1976, eigentlich sogar schon 1974, hat Jacques Tardi seine Serie „Adeles ungewöhnliche Abenteuer“ gestartet. Es erschienen bis Mitte der 80er Jahre sieben Bände, in den 90ern folgten zwei weitere und 2007 erschien ein zehnter Band mit offenem Ende. 15 Jahre später ist nun endlich der Abschluss der Reihe um die resolute Autorin Adele da, die sich widerwillig mit allen möglichen Gaunern und Monstern herumschlagen muss. Die Handlung von „Das Baby im Park Buttes-Chaumont“ in Worte zu fassen, erscheint indes fast unmöglich, bei all dem Irrsinn, der sich hier im Jahr 1923 ereignet. Sicher kein Zufall, dass der Band genau jetzt erscheint: 100 Jahre später. Alle Adele Blanc-Sec-Geschichten sind gerade in drei Sammelbänden (ebenfalls bei Schreiber & Leser) erschienen.

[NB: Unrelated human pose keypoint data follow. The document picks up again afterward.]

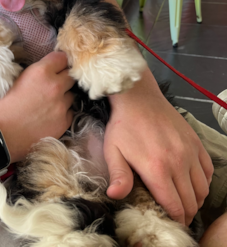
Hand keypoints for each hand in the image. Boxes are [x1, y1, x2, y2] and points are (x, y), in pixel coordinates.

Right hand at [0, 51, 74, 162]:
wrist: (1, 131)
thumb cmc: (4, 104)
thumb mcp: (21, 77)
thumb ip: (40, 70)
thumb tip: (53, 68)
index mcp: (41, 71)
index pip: (62, 58)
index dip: (59, 63)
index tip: (57, 67)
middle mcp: (55, 86)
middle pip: (71, 76)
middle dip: (63, 79)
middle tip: (53, 86)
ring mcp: (61, 105)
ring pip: (71, 95)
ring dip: (63, 97)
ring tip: (49, 104)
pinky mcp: (64, 121)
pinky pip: (69, 112)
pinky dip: (62, 113)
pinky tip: (49, 116)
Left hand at [104, 69, 213, 225]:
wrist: (139, 99)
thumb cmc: (123, 125)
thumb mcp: (113, 150)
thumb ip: (118, 176)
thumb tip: (115, 197)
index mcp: (157, 169)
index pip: (175, 206)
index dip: (175, 219)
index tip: (171, 222)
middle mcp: (179, 163)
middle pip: (192, 201)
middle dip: (186, 213)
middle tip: (177, 215)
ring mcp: (190, 152)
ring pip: (203, 188)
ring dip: (196, 199)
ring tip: (184, 201)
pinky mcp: (196, 142)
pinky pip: (208, 170)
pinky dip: (203, 181)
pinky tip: (192, 182)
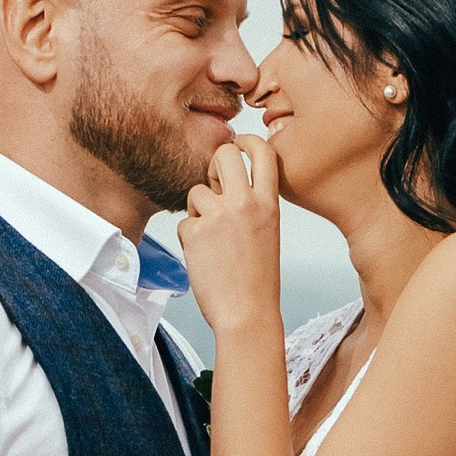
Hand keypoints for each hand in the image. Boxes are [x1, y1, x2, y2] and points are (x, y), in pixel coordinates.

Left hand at [176, 133, 282, 339]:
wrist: (247, 314)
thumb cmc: (257, 279)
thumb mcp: (267, 232)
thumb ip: (251, 204)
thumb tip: (224, 182)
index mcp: (269, 204)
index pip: (264, 152)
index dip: (248, 141)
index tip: (238, 144)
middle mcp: (245, 204)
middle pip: (224, 154)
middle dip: (214, 163)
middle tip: (214, 183)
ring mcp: (219, 216)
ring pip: (197, 191)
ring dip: (199, 209)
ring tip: (212, 238)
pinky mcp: (196, 231)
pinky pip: (186, 221)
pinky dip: (190, 236)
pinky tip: (204, 256)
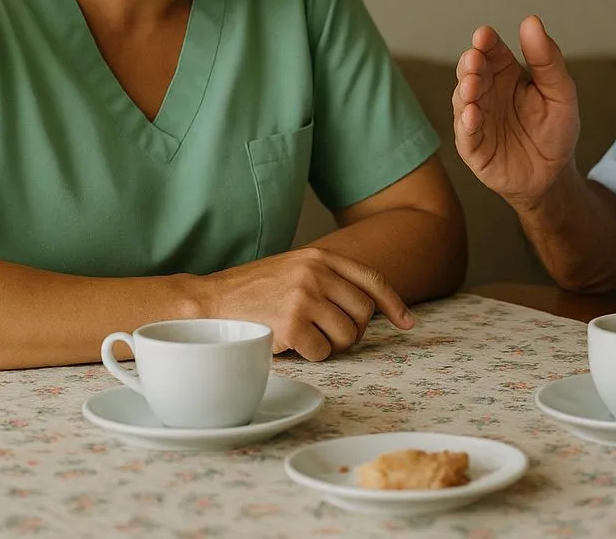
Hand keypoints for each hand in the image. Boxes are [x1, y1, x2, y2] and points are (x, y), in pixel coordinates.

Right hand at [205, 248, 412, 360]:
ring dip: (332, 346)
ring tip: (308, 338)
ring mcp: (304, 297)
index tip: (406, 324)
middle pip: (363, 313)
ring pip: (348, 336)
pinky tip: (293, 346)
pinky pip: (324, 352)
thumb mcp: (293, 270)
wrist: (209, 302)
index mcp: (320, 257)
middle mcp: (316, 274)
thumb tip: (368, 305)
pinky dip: (312, 357)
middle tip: (329, 336)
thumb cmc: (251, 292)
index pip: (371, 280)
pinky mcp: (292, 324)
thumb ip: (327, 278)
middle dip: (353, 332)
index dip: (393, 304)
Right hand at [453, 16, 580, 204]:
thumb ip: (547, 59)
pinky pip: (466, 134)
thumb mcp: (560, 92)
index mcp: (505, 73)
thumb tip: (531, 21)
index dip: (486, 42)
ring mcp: (477, 119)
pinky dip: (467, 124)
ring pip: (463, 100)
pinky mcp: (473, 148)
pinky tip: (473, 115)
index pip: (491, 51)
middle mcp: (486, 92)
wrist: (554, 175)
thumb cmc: (555, 130)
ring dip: (465, 91)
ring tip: (471, 85)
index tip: (484, 35)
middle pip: (471, 72)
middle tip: (475, 58)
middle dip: (470, 64)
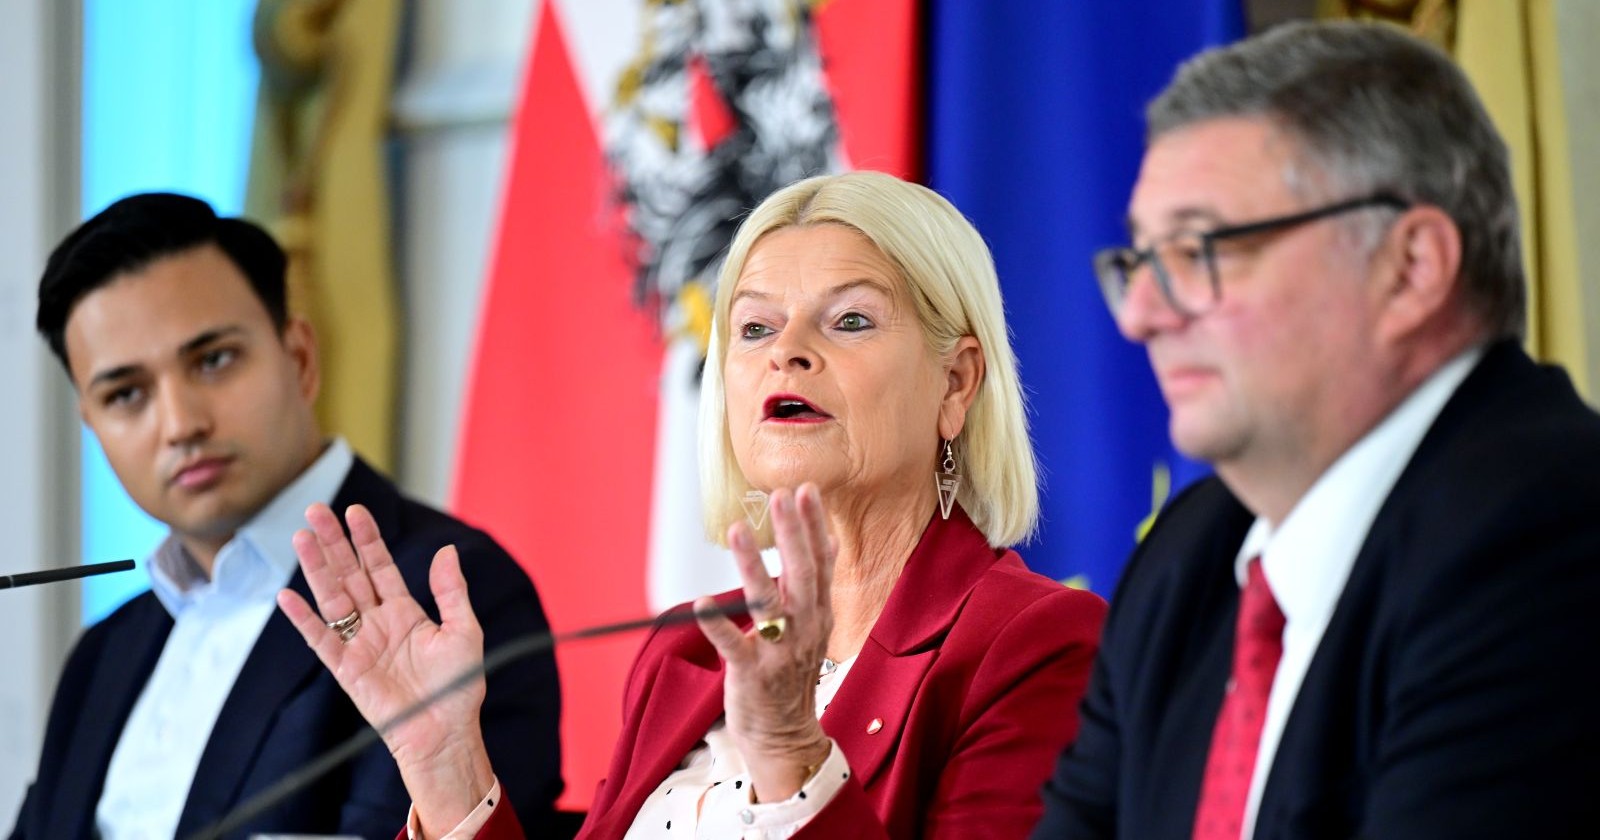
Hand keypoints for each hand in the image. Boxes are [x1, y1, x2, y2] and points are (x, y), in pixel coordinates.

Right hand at [276, 502, 494, 834]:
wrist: (445, 731)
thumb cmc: (459, 685)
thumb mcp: (464, 630)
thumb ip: (452, 591)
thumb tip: (446, 550)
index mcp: (405, 612)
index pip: (380, 566)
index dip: (367, 539)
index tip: (356, 511)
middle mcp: (378, 623)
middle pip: (350, 574)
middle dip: (334, 542)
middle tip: (316, 509)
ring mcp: (359, 644)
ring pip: (332, 597)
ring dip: (316, 568)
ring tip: (301, 536)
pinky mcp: (346, 669)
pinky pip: (320, 639)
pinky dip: (303, 619)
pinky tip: (288, 595)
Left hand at [696, 484, 836, 802]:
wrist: (785, 735)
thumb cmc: (792, 674)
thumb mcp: (815, 625)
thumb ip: (818, 583)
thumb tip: (829, 539)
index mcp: (818, 613)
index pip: (820, 561)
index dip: (813, 525)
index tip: (805, 489)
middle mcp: (804, 628)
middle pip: (801, 574)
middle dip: (792, 533)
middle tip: (780, 495)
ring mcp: (779, 652)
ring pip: (768, 603)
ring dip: (753, 565)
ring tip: (739, 530)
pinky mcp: (752, 674)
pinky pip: (734, 646)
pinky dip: (718, 625)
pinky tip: (702, 603)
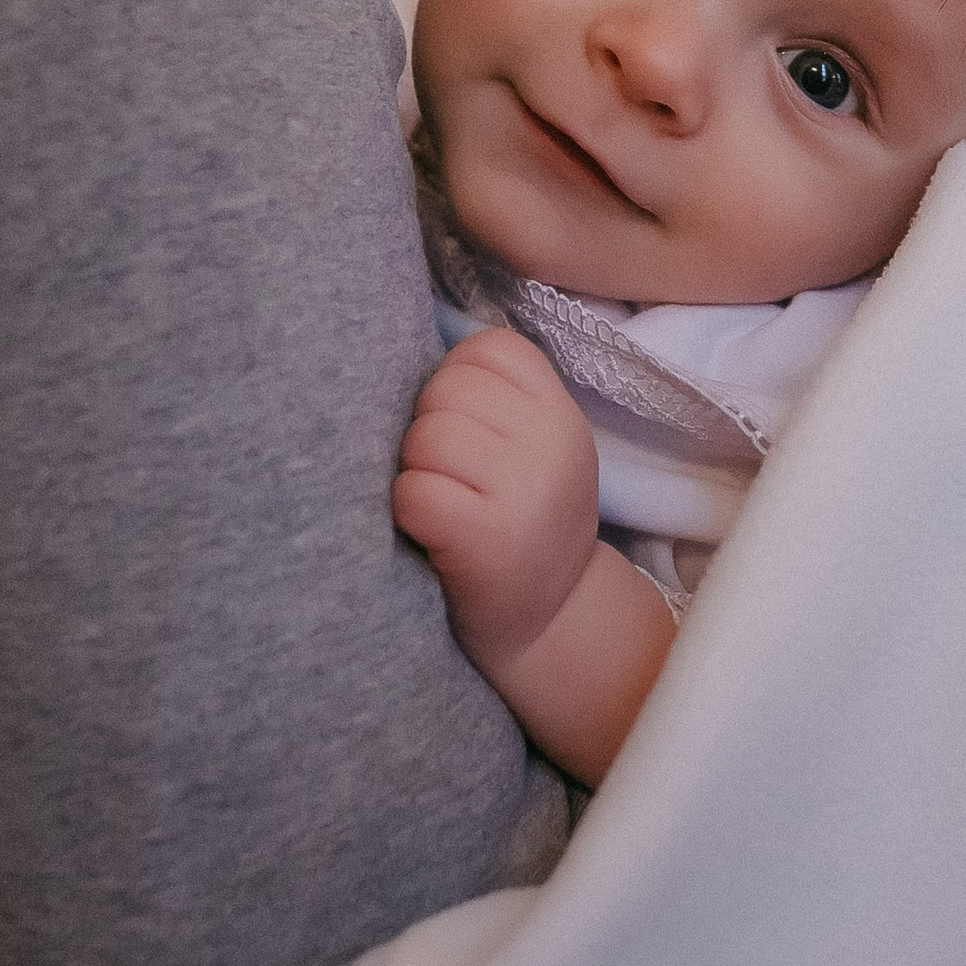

Auch bei „Der lachende Vampir“ von Suehiro Maruo hat es etwas gedauert. Der erste Band erschien 1998 in Japan und 2003 in Deutschland, der zweite 2004 nur in Japan. Erst mit der Neuauflage von Band 1 kommen nun, 20 Jahre später, die Leser:innen auch hier in den Genuss der ganzen Geschichte. Wobei Genuss in Anführungszeichen stehen sollte, da die Geister-Vampir-Gewürm-Splatter-Sex-Orgie auf der Ebene alles Bisherige in den Schatten stellt, wenn eine Dämonin einen Mittelschüler zum Vampir macht, der eine Mitschülerin infiziert, und sie gemeinsam auf Rachefeldzug gehen. Vielleicht die japanisch-tobende Teenage Angst-Version von Charles Burns „Black Hole“?
Vielzeichner Lewis Trondheim („Donjon“, „Herr Hase“) zeichnet nicht nur viel, er schreibt seine Comics auch selber. Damit keine Langeweile aufkommt, schreibt er mitunter auch noch Geschichten für andere Zeichner wie zum Beispiel Hubert Chevillard. Neben Comics macht er noch Animationsfilme und Videospiele. In „Ich bleibe“ taucht er das sommerliche Mittelmeer-Szenario in helle Farben. Trondheims faszinierender Plot erzählt von einem Paar und seinen Urlaubsplänen. Direkt beim ersten Spaziergang am Meer stirbt der Mann, die Frau bleibt alleine mit dem vollgestopften Terminkalender des Manns für den Urlaub zurück. Dass sie in der Beziehung kaum Platz hatte, wird ebenso schnell klar wie dass die Planung des Mannes nicht nach den Wünschen der Frau ausgerichtet war. Nun lässt sie sich treiben. Nicht als Trauernde, sondern als sich Trauende (avant verlag).